In 2008, locals put up a lot of resistance in Texas, New Mexico, Arizona and California, when people learned that their private property, local parks, wildlife reserves and wilderness areas were all going to be blocked off by a wall whose contours and trajectory would be determined by bureaucrats in Washington D.C. Consultation with local experts and land managers was avoided, to facilitate the most rapid construction possible. Consequently, governnment indifference and avoidance of local consultation has resulted in a wall that caves in, that has disrupted key wildlife corridors and has not stopped human migration, but only made it far more deadly and dangerous.

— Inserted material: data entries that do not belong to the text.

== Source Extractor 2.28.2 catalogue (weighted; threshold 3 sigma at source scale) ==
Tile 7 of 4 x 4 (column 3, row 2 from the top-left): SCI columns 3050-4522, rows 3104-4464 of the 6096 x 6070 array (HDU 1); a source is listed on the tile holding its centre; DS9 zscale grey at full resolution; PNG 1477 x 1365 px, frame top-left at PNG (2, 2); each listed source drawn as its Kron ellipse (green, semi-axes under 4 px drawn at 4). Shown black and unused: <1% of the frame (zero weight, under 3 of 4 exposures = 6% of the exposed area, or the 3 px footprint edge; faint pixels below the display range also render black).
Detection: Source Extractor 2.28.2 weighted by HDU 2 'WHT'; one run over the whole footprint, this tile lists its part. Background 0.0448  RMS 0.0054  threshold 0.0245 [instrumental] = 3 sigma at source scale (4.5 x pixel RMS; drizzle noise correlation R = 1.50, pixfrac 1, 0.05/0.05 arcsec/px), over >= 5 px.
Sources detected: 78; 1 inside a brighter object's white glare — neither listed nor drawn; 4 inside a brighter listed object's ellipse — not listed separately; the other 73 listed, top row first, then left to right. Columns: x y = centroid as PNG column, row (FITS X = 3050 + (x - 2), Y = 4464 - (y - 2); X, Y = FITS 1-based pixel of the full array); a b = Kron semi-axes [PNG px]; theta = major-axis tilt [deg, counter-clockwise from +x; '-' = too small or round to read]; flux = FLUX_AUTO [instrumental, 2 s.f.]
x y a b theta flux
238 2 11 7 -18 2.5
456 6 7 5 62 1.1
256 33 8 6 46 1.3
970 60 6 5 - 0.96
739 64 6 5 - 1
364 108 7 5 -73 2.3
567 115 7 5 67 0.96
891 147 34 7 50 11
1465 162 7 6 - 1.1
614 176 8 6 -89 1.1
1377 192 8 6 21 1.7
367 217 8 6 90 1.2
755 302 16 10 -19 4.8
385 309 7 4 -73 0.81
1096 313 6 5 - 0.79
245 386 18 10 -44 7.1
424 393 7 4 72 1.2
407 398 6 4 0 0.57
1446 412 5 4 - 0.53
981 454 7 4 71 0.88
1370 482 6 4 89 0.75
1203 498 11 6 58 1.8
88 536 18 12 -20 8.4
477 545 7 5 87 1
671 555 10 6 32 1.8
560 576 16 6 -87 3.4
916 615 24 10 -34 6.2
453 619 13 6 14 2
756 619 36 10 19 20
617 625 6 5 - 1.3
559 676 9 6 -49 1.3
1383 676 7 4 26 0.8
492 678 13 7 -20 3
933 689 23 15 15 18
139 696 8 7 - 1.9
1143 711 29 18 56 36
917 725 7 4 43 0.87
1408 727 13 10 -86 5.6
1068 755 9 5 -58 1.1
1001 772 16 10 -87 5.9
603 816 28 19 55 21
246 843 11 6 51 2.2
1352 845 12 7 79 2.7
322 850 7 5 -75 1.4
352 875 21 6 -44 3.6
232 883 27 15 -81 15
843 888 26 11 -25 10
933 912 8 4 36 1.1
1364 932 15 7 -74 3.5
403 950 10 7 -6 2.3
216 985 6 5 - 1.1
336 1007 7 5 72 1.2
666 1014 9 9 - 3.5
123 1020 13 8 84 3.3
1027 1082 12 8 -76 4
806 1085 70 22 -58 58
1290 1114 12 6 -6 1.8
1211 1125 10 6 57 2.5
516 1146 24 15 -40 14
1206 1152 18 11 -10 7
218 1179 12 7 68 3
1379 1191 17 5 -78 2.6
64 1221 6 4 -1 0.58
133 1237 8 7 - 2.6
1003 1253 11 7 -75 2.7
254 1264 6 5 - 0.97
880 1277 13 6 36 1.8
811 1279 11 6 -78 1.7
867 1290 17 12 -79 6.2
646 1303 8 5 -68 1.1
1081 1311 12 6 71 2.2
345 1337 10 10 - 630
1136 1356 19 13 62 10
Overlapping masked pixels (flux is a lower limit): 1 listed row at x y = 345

I got involved here in San Diego/Tijuana and joined the national coalition No Border Wall in the summer of 2008. Locally, I started hiking along our border, photographing construction at Smuggler’s Gulch, Goat & Yogurt Canyons, Friendship Park and Otay Mountain Wilderness.  In the absence of media coverage of the construction, research and writing about the history of the border wall in San Diego/Baja California soon became the subject of my first blog.

The work of our national coalition No Border Wall provided a lot of  research support, and helped me put our local experience into the context of the broader national strategies just emerging in the second Bush administration. Made up of grassroots organizers, professional environmental and human rights advocates, policy analysts based in Washington D.C. and elsewhere, as well as artists, writers, photographers and filmmakers, we were all united in the belief that a border wall will not stop unauthorized immigration nor make the United States any safer.

In June 2011, I moved to Tijuana, and I’ve gained a new perspective on the wall, on the consequences of the militarization of the border, and seen many old familiar landscapes from a new point of view.

I work in the Rhetoric & Writing Studies Department at San Diego State University, where I teach writing courses focused on civic discourse and the role of writing in political advocacy.  I’m also fascinated by street & graffiti art, emerging urban culture in Tijuana.

Photo by Maria Teresa Fernandez

This year, I began to exhibit my photographs, and my project, titled Rastros, is on exhibit from June 8-July 12 at Studio 2287, in Pasaje Rodriguez, downtown Tijuana.  The project focuses on the traces left by migrants as they pass along the border wall.

Through drawings, inscriptions of names and places, and other messages, we can discover another reality of the border wall, marks of an itinerary of everyday life that is very well-known, yet almost invisible.

Curriculum Vitae  

Click here  JillHolslinVita2012

Like many thousands of other academics, I have lots letters I could place behind my name, I was once awarded a prestigious fellowship, traveled to the UK to do archival research at the Bodleian and British Libraries, enjoyed the good company of  colleagues at many conferences (both in the U.S. and abroad) whose lives and work were far more fascinating than my own. For several years, I entered into a debate about modernity and orientalism in the early modern (Renaissance) period, and completed scholarship which largely revolves around the analysis of “the East” and “Islam” and “the Turks” in early English drama and literature.